Joe the Plumber, War Correspondent.

Lisa said...

srv,

Truth! Laing, Szass and others saw that insanity can be a perfectly sane reaction to a mad world. Someone said there is no greater good in trying to appear sane in an insane environment.

FDChief said...

I understand that the Israelis have included "chemical warfare" in their armory - they've cut the water and sewer lines to Gaza.

Sounds like Joe will be able to use his professional skills while he's reporting on the titanic struggle...

mike said...

Unfortunately, old Dead-Eye Dick still carries a lot of clout with the Limbaugh/O'Reilly bunch. I never understood why. I do know a few elk hunters in Wyoming though, who argue that he is such a bad shot because he spends too much time up in Jackson Hole with his liberal Hollywood neighbors like Redford and others.

As for St Thomas More, the man was a torturer like Cheney. I was fascinated by him when I was young, ahat was long before the movie came out. He had been given a monument in Moscow by Lenin in 1918 and was canonized by the Pope in Rome not too many years later. My thinking at the time was that the man had to be a charmer to gain such a wide base of respect. But after rereading his opus "Utopia recently, it seems to me that he was not a friend of the common man. His ideas reek with inhumanity. Among the few that I recall: He endorsed the torture of heretics. He advocated kidnapping of children so that years later they could go back and proselytize their family and friends. He approved the death penalty for adultery. He recommended slavery for thought crimes and also for unauthorized travel outside your residence of record. And he championed the use of the 16th century equivalent of Blackwater mercs for fighting wars.

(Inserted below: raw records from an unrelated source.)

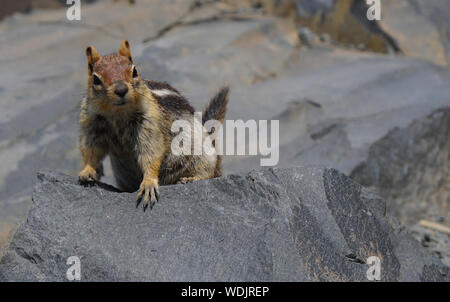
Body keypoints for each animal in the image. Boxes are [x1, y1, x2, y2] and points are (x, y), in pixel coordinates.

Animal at [77, 39, 229, 210]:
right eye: (96, 79)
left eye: (134, 71)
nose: (121, 89)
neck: (118, 114)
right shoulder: (91, 123)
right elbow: (91, 151)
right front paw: (87, 171)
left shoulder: (150, 123)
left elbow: (151, 152)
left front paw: (148, 183)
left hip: (203, 155)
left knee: (208, 172)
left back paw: (191, 178)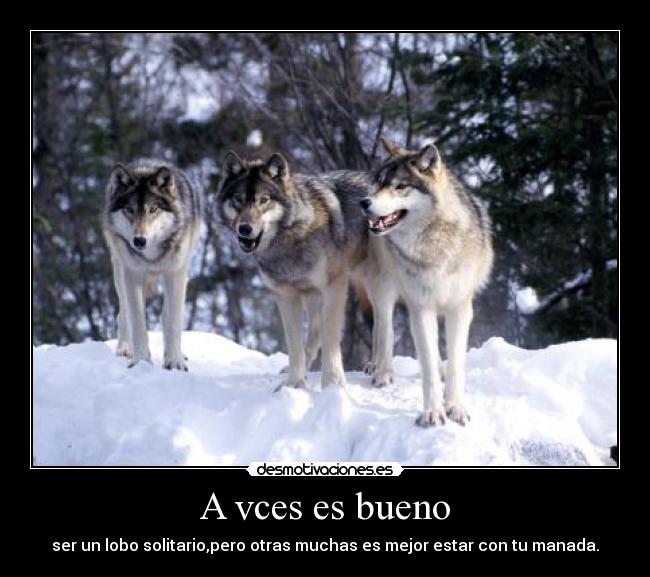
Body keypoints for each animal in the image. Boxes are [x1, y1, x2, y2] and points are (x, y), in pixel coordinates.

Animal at [102, 159, 201, 370]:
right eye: (129, 210)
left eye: (153, 209)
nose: (139, 240)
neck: (151, 257)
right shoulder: (133, 276)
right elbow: (138, 323)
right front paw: (141, 361)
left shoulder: (175, 274)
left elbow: (173, 322)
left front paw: (175, 362)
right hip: (120, 272)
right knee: (123, 313)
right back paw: (125, 348)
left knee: (168, 315)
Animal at [216, 151, 378, 390]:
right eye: (238, 200)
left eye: (264, 200)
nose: (245, 229)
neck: (290, 239)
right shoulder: (285, 295)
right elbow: (294, 345)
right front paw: (293, 384)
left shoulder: (334, 286)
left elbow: (330, 338)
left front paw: (333, 384)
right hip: (315, 296)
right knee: (315, 333)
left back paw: (377, 368)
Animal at [360, 139, 493, 427]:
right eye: (380, 183)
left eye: (400, 186)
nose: (364, 202)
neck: (434, 245)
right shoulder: (421, 309)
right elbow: (428, 368)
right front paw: (433, 413)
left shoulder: (460, 308)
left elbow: (455, 363)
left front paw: (456, 407)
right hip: (384, 289)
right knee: (384, 329)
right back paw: (381, 371)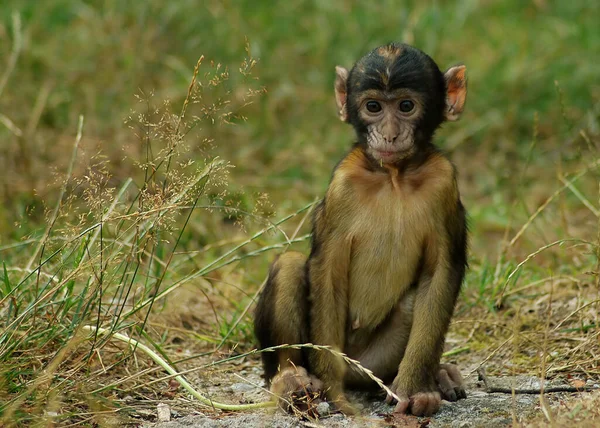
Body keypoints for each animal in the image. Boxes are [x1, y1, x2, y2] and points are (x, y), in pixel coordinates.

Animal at [253, 41, 468, 416]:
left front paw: (416, 390)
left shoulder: (443, 183)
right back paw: (291, 380)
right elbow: (328, 270)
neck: (393, 177)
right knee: (291, 265)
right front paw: (333, 394)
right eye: (373, 107)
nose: (390, 133)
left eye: (406, 106)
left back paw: (437, 376)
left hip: (376, 362)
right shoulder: (343, 185)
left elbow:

Not bad for a so-called man of God. I would go to the library and read it again to list all of his garbage ideas but my heart and stomach could not stand it.

mike said...

ahem --- ahat = that

FDChief said...

mike: Add to that he was a sectarian religious fanatic, supporter of judicial murder for theological "crimes", a gossip-monger, tale-bearer, and not nearly the scholar he supposed to have been.

The voice of More in the Bolt play is the voice of Bolt's conscience, not the man himself. As you point out, the real man was nothing like the gentle wry humanist Paul Schofield pays him as. So when I say I thought of this scene when I thought of the Cheney interview, I thought of the movie More - thought of Scofield playing More - rather than of the historical Sir Thomas.

And one of the problems I have with Dead-eye is his appalling incompetence and sloth as a hunter. In fact, I would hesitate to call him a "hunter". He just shoots stuff, like adrunken redneck blasting away at road signs.

mike said...

And Cheney uses a 28-gauge - called a ladies gun in most circles.

As for More, as a boy I was entranced by his glib wordsmithing. He coined names like "Lietalk" for Parliament and "Flatulentines" for diplomats. So I thought he was almost as hot shit as me and my teenaged buddies partners in crime. But looking deeper, he turned out to be just another silver-tongued bag of garbage.